Stephen’s challenge was made during the winter season at Theatre in the Round at the Library Theatre in 1958, when Alan was also in rehearsals for the company’s brief winter tour.

The play he was rehearsing was by and being directed by a relatively unknown writer who had just suffered his first West End flop. Harold Pinter had been invited to Scarborough to direct
The Birthday Party following its critical mauling in London. This would only be the second time it had been professionally staged and featured Alan in the role of Stanley.

The play may not have directly influenced
The Square Cat, but its author certainly inspired Alan.

“I got fascinated by his use of dialogue, his use of words, the structure of sentences. You can see even now what’s actually rubbed off on me from him.”

The Square Cat was written during the tour, but it was not a sole effort. Alan’s partner and soon to be wife, Christine Roland, worked together with her offering advice on the play.

“I stomped off home and, with the help of my then wife, who was a very judicious editor, wrote a play under a joint pseudonym, Roland Allen.

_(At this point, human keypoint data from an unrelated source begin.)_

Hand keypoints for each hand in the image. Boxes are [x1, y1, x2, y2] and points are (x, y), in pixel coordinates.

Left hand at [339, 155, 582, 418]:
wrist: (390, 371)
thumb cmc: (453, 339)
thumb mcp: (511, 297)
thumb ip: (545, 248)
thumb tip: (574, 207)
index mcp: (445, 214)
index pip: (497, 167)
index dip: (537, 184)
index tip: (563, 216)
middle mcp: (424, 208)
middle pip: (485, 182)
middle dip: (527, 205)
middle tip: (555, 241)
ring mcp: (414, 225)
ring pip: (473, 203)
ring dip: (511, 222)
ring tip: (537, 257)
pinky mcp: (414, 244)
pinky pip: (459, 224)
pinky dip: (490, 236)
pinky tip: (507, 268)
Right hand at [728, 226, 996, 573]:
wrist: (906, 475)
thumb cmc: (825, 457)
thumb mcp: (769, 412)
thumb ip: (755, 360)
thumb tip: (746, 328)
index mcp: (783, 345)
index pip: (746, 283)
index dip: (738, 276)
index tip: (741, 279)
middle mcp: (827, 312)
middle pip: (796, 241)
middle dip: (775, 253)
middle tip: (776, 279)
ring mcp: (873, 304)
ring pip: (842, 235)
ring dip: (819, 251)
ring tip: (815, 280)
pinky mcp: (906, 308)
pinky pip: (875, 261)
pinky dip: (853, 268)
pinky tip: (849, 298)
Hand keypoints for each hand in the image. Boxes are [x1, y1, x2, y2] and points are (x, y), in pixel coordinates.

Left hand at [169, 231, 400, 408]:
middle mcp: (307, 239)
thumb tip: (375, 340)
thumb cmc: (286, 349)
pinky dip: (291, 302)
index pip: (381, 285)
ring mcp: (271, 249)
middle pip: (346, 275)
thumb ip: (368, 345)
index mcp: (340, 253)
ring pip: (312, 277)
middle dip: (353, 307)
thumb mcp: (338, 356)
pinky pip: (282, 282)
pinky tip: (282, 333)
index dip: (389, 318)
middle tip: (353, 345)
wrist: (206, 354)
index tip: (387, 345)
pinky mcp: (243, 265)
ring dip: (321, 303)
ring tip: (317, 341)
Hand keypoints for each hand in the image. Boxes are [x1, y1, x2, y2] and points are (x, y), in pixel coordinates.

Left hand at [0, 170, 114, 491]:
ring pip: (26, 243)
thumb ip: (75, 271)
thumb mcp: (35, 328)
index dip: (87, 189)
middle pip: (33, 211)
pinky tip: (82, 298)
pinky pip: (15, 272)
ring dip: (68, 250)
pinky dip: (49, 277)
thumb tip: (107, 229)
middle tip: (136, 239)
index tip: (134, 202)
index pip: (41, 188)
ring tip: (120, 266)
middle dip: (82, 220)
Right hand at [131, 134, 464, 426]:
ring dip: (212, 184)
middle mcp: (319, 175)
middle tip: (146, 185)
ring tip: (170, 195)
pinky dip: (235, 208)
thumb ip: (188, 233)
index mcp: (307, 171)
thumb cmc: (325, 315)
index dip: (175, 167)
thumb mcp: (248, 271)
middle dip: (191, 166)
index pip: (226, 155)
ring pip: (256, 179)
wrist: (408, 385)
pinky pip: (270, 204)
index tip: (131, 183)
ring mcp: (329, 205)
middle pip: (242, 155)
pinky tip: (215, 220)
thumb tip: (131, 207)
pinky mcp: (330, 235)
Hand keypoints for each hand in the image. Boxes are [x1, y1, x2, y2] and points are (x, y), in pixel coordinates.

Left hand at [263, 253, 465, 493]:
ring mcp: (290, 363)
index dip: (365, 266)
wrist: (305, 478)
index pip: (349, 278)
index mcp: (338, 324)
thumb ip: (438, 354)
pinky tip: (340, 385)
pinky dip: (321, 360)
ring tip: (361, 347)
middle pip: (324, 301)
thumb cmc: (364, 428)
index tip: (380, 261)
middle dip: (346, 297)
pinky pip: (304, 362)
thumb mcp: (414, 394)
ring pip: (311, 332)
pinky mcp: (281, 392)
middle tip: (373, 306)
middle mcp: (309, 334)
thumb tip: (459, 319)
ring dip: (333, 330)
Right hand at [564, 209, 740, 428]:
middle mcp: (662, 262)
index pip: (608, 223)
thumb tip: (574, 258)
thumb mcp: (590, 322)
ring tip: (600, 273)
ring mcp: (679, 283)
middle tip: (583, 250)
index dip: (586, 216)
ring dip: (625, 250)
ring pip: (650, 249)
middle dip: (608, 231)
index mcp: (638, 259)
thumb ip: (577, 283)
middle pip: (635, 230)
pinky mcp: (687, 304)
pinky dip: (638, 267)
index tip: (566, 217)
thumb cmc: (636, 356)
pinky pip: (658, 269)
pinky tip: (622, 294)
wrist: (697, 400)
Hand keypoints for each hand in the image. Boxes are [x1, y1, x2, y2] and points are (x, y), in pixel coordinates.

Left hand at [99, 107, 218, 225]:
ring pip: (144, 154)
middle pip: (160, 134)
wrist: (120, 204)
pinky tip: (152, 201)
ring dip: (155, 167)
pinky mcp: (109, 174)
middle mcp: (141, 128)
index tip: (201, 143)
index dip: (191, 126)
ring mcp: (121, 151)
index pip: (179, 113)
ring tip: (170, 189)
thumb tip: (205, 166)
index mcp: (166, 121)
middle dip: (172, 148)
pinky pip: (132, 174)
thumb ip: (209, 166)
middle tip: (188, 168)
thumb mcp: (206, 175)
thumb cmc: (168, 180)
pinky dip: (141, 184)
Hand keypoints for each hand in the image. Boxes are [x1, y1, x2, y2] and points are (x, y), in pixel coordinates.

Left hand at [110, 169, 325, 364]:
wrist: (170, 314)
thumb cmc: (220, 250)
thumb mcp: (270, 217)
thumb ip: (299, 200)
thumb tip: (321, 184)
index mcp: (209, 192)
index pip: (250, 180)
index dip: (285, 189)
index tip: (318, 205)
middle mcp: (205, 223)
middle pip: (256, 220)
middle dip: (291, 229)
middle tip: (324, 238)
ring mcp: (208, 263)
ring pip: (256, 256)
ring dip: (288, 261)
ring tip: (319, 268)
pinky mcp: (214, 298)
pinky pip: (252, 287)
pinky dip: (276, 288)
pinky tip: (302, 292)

This was the time of skiffle and coffee bars and the play was an unashamed launch for my own acting career.”

The pseudonym Roland Allen (Christine Roland / Alan Ayckbourn) was used by Alan for his first four plays, although Christine was only involved in helping
The Square Cat and Love After All.

The Square Cat was patently a showcase for him both as a playwright and actor with Alan playing two roles; it has never really been emphasised Alan spent the play quick-changing between the rock ‘n’ roll star Jerry Wattis and the mild-mannered Arthur Brummage.

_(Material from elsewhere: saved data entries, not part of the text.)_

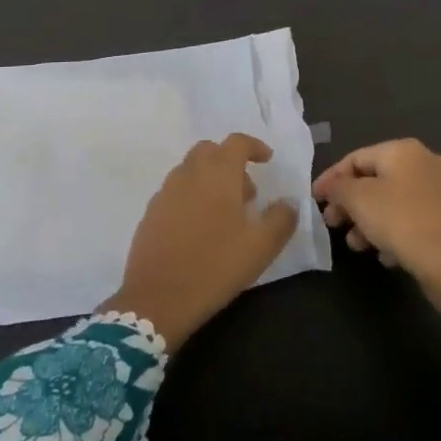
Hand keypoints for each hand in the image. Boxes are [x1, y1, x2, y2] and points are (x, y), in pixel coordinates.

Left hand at [103, 134, 298, 348]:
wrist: (157, 298)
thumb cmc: (215, 265)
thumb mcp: (261, 247)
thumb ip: (281, 219)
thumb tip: (289, 203)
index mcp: (217, 173)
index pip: (237, 142)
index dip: (254, 146)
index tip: (267, 160)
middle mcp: (189, 173)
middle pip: (210, 151)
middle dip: (230, 162)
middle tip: (247, 193)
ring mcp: (166, 191)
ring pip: (191, 170)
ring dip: (211, 180)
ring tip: (225, 215)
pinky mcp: (151, 212)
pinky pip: (176, 191)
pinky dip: (192, 196)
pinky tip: (199, 229)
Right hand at [313, 138, 440, 336]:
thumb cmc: (403, 223)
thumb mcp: (360, 201)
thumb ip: (339, 188)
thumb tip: (331, 187)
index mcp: (405, 150)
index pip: (356, 158)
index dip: (331, 178)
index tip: (314, 201)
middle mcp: (427, 163)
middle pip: (376, 179)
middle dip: (351, 203)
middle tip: (333, 224)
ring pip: (394, 201)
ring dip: (370, 220)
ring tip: (356, 245)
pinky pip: (413, 219)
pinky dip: (394, 232)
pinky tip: (385, 255)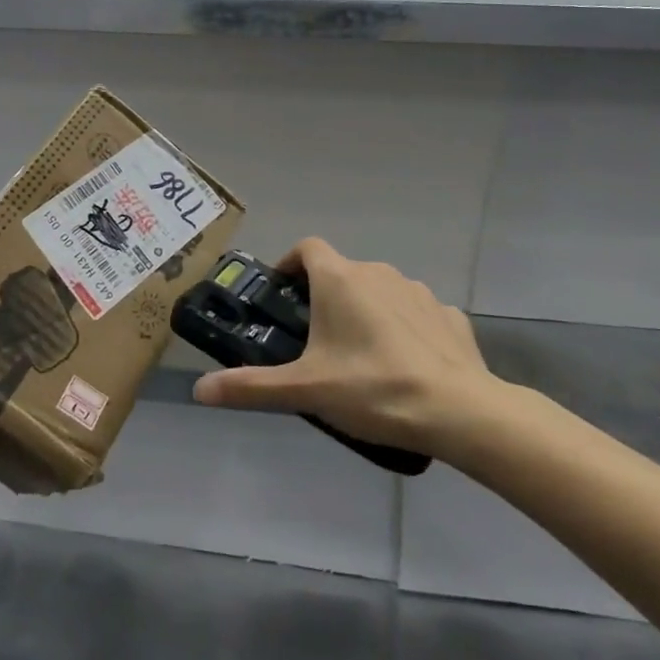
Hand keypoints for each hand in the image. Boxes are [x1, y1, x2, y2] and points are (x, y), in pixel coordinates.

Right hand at [191, 237, 507, 458]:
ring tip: (360, 357)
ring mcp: (418, 291)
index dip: (290, 265)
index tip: (283, 296)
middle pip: (342, 273)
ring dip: (365, 311)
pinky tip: (404, 364)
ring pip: (379, 291)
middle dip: (325, 299)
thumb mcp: (305, 390)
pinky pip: (415, 313)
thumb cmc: (373, 388)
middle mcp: (378, 272)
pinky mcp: (449, 315)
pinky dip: (403, 328)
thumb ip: (250, 387)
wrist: (460, 411)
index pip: (307, 248)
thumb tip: (199, 390)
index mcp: (340, 279)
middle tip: (315, 342)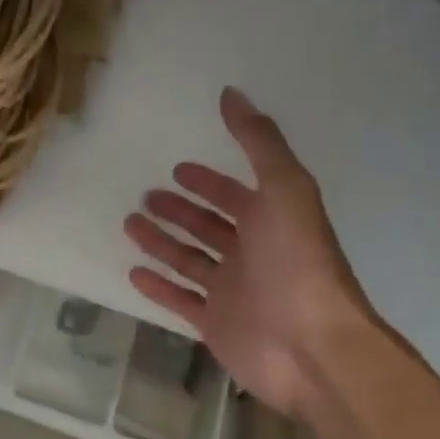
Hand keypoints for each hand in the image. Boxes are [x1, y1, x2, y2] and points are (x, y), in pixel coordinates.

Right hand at [124, 88, 377, 422]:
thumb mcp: (284, 189)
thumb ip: (259, 142)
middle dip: (179, 211)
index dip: (209, 182)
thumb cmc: (297, 262)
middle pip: (209, 227)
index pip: (235, 196)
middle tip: (146, 196)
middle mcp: (252, 254)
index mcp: (272, 222)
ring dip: (161, 243)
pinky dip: (158, 287)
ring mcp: (232, 291)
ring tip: (129, 225)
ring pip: (189, 261)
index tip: (178, 169)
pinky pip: (179, 300)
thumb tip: (232, 93)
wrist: (310, 345)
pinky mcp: (214, 324)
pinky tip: (133, 273)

“I came on in act one and stayed on, with all the best lines, until the end, and I danced and sang and played the guitar - none of which I was very good at. It was an immensely practical way to start. I learned a great deal from seeing the same bits die every night."

It opened at Theatre in the Round at the Library Theatre, Scarborough, on 30 July 1959 and was a big hit with the summer audiences. The surprise success and demand for tickets - apparently it was booked to capacity for all performances - led Stephen Joseph to cancel a week’s performance of David Campton’s adaptation of
Frankenstein (which had not been well received) and scheduled a second week for The Square Cat’s second repertory run the following month; the first time a play in repertory had run for two consecutive weeks at the venue.

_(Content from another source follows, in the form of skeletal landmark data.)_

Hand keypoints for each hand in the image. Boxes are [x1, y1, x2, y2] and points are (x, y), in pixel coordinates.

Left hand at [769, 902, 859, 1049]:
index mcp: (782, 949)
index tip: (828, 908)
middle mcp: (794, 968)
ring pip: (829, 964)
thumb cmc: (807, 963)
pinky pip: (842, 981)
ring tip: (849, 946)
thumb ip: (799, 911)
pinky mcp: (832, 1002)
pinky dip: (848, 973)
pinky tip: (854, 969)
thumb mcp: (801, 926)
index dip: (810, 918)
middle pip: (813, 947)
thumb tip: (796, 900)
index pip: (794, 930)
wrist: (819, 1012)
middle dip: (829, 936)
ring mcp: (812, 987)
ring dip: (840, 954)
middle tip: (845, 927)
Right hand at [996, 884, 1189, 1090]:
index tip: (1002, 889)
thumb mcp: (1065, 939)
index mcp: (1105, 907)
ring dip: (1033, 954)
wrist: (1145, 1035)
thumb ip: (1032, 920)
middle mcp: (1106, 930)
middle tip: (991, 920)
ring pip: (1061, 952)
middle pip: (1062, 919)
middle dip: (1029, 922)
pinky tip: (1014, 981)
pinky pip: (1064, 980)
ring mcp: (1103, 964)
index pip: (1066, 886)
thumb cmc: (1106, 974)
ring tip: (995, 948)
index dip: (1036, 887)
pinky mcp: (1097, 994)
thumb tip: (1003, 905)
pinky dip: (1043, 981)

For Alan, the over-riding memory was the pay-cheque.

“It made me forty-seven quid, I remember, more than I earned in several weeks. It proved very popular because it was what it was - a farce, with no pretensions to anything else - and it did give people quite a laugh.”

Conventional wisdom has it
The Square Cat was never performed again, but it was produced once more during the company’s 1959 winter tour. Alan was unavailable to reprise his role, having received his National Service call-up (deftly avoided by being signed out after just three days) and Barry Boys took on the role for the play’s swan-song.

It has never been performed again and the script has never been published. Although Alan suggested for many years all copies had been destroyed, it is surprisingly profligate. Originals of the play are held in the Ayckbourn Archive in the Borthwick Institute for Archives at the University of York, the Stephen Joseph Collection in the John Roland's Library at the University Of Manchester, the Lord Chamberlain's Collection in the British Library and in the Ayckbourn Collection at Scarborough Museums and Galleries.

The only other public glimpse of
The Square Cat was in 2005 when on the anniversary of the Stephen Joseph Theatre’s 50th anniversary, Alan agreed to let the first scene of the play be read as part of the theatre’s celebration events.

And while we look back at
The Square Cat and the many plays Alan has written since, the playwright continues to look forward with his latest, My Wonderful Day all set to open later this year in Scarborough, where it all began 50 years ago.